(Data listing Opens)

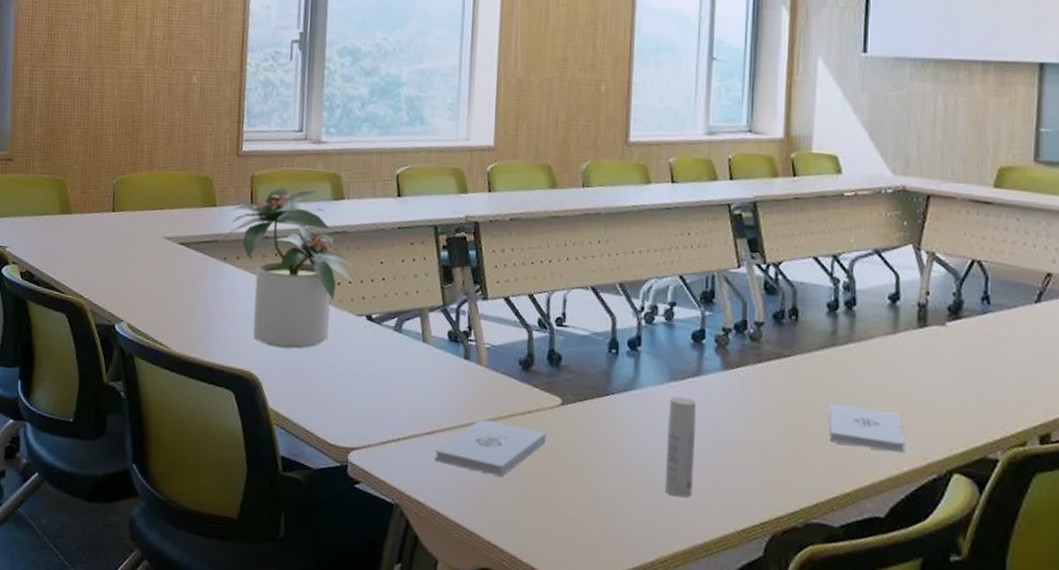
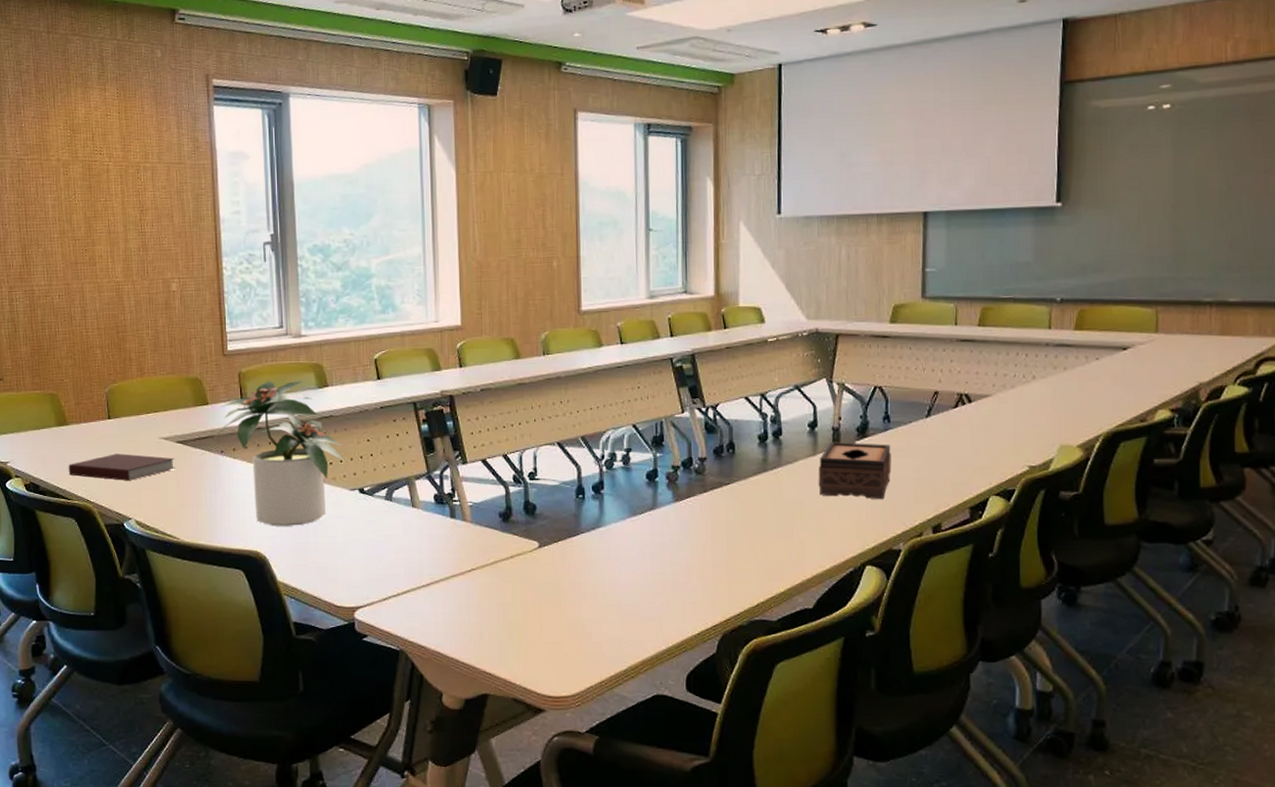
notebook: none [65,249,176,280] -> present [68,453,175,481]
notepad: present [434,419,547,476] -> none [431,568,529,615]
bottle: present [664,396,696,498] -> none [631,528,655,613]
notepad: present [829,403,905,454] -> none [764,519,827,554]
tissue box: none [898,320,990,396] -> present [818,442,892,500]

(Data listing Closes)
(Data listing Opens)

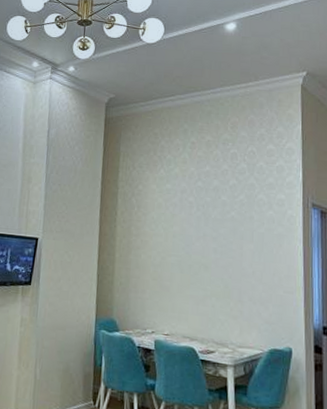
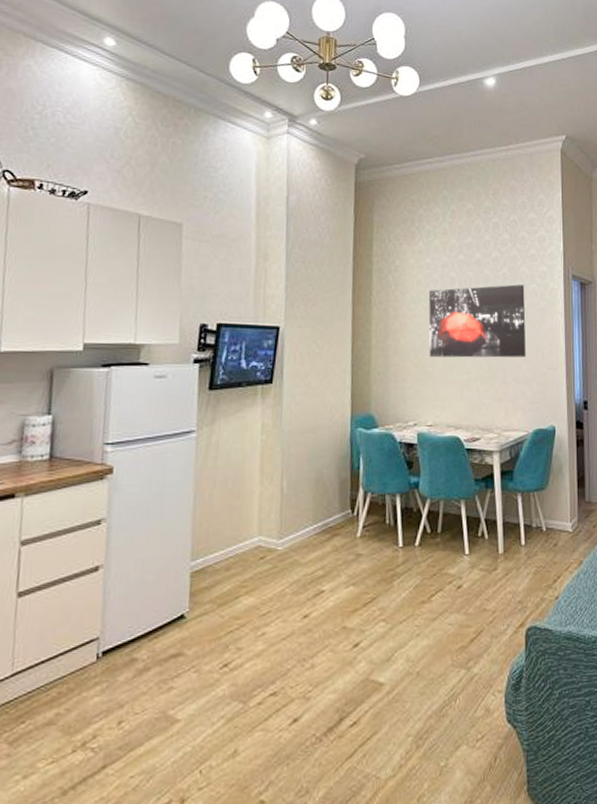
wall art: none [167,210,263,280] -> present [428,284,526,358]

(Data listing Closes)

Search the data above for the string "notepad". Report every line where it is found.

Solution –
notepad: present [434,419,547,476] -> none [431,568,529,615]
notepad: present [829,403,905,454] -> none [764,519,827,554]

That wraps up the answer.